Un detalle impactante que se ha revelado es que Beller estaba aproximadamente en su cuarta semana de embarazo en el momento del ataque. Esto añade una capa aún más alarmante a la situación, mientras las autoridades trabajan para identificar a los responsables del atentado.
La relación de Cerimedo con el presidente Rodrigo Paz es motivo de un intenso escrutinio. Asesor del mandatario, ha estado presente en círculos cercanos a él y su figura ha sido objeto de análisis desde antes del atentado, debido a su influencia en la comunicación política del Gobierno.

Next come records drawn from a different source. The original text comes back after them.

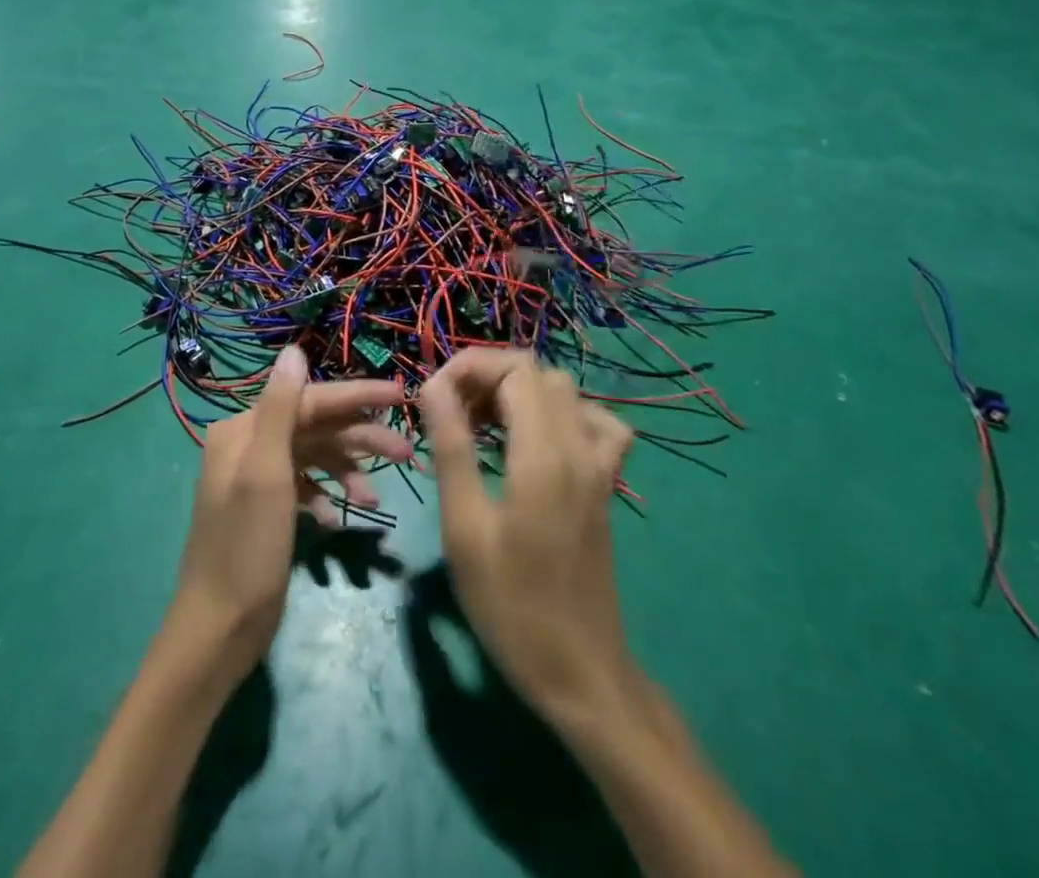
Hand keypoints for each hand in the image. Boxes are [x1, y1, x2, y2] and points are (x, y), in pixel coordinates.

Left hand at [169, 345, 410, 685]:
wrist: (218, 630)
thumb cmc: (246, 547)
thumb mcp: (265, 473)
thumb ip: (280, 408)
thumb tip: (294, 349)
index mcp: (244, 429)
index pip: (309, 399)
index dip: (356, 396)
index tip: (401, 397)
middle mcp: (248, 444)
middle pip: (315, 427)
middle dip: (360, 438)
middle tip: (406, 452)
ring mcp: (257, 477)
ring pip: (314, 457)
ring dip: (347, 472)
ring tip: (376, 499)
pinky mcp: (267, 507)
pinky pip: (306, 487)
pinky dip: (327, 497)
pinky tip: (342, 520)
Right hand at [421, 348, 637, 724]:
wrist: (580, 671)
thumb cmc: (511, 604)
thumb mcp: (465, 527)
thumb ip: (452, 447)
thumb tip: (433, 386)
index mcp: (544, 454)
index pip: (514, 368)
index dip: (470, 367)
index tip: (434, 396)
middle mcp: (579, 446)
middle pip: (537, 371)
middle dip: (488, 376)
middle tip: (451, 413)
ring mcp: (599, 465)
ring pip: (564, 391)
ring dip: (519, 391)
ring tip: (482, 424)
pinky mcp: (605, 484)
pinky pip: (595, 423)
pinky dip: (562, 414)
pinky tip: (536, 439)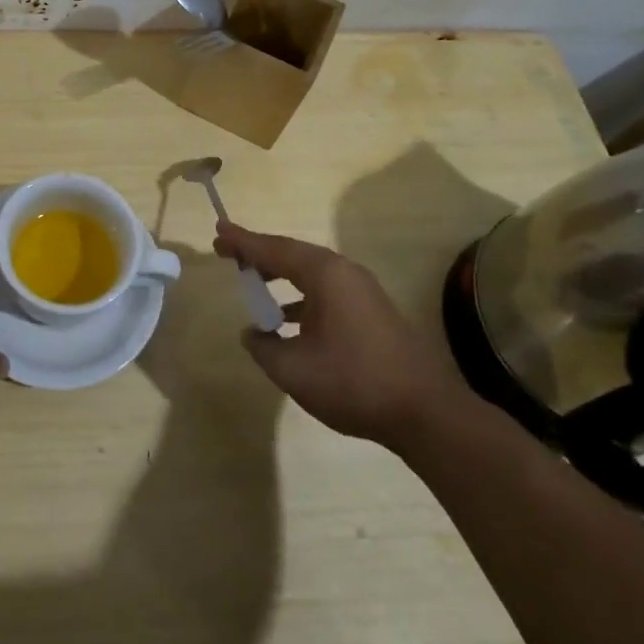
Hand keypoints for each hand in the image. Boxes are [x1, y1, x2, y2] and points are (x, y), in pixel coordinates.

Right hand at [216, 221, 472, 448]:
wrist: (425, 413)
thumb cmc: (353, 382)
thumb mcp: (293, 369)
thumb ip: (263, 346)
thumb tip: (253, 333)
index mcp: (325, 274)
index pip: (273, 249)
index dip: (243, 241)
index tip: (218, 229)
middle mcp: (345, 273)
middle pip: (293, 254)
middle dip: (259, 253)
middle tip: (228, 252)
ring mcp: (363, 292)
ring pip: (311, 272)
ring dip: (280, 274)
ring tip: (252, 282)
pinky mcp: (372, 312)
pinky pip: (326, 290)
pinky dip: (300, 295)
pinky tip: (287, 319)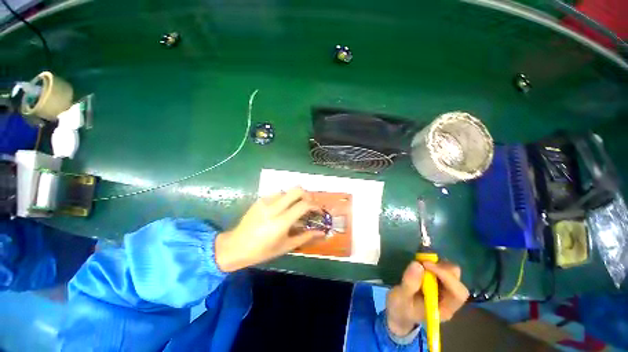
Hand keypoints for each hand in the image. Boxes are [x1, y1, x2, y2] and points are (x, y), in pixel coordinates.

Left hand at [215, 188, 323, 271]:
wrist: (235, 246)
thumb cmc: (262, 251)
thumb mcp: (286, 246)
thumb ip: (305, 236)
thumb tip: (321, 232)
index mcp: (281, 221)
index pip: (303, 205)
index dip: (315, 206)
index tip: (319, 211)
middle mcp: (274, 207)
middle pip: (297, 190)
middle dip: (307, 195)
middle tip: (309, 206)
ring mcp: (265, 201)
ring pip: (288, 191)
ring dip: (295, 197)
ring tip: (296, 208)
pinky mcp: (260, 200)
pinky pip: (278, 194)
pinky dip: (285, 199)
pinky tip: (283, 209)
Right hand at [386, 261, 468, 335]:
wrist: (399, 311)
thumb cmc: (401, 308)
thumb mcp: (400, 298)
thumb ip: (409, 284)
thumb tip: (417, 264)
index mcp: (444, 309)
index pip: (457, 293)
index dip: (445, 276)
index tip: (426, 264)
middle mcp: (449, 299)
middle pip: (457, 281)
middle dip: (442, 268)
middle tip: (423, 261)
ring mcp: (445, 290)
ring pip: (452, 272)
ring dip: (438, 263)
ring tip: (421, 261)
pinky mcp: (438, 282)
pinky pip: (442, 269)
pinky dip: (433, 262)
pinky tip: (421, 263)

En el contexto electoral, Rodrigo Paz había mencionado a Cerimedo como profesor de su hija Catalina, pero su papel fue mucho más allá, participando activamente en la coordinación de actividades políticas. Esta cercanía ha provocado especulaciones sobre las implicaciones que podría tener su detención en la estabilidad del actual Gobierno.
Además, la relación conflictiva que existía entre Beller y Cerimedo, así como rumores de episodios de violencia previos, plantea la necesidad de investigar si hay una conexión directa entre estos antecedentes y el ataque perpetrado contra la periodista.
Las autoridades ahora deben esclarecer si Cerimedo tuvo un papel directo o indirecto en el ataque. Las preguntas sobre el acceso y la influencia que tuvo dentro del entorno presidencial son inevitables, aunque aún no se puede comprobar que el presidente haya tenido conocimiento del plan atacador.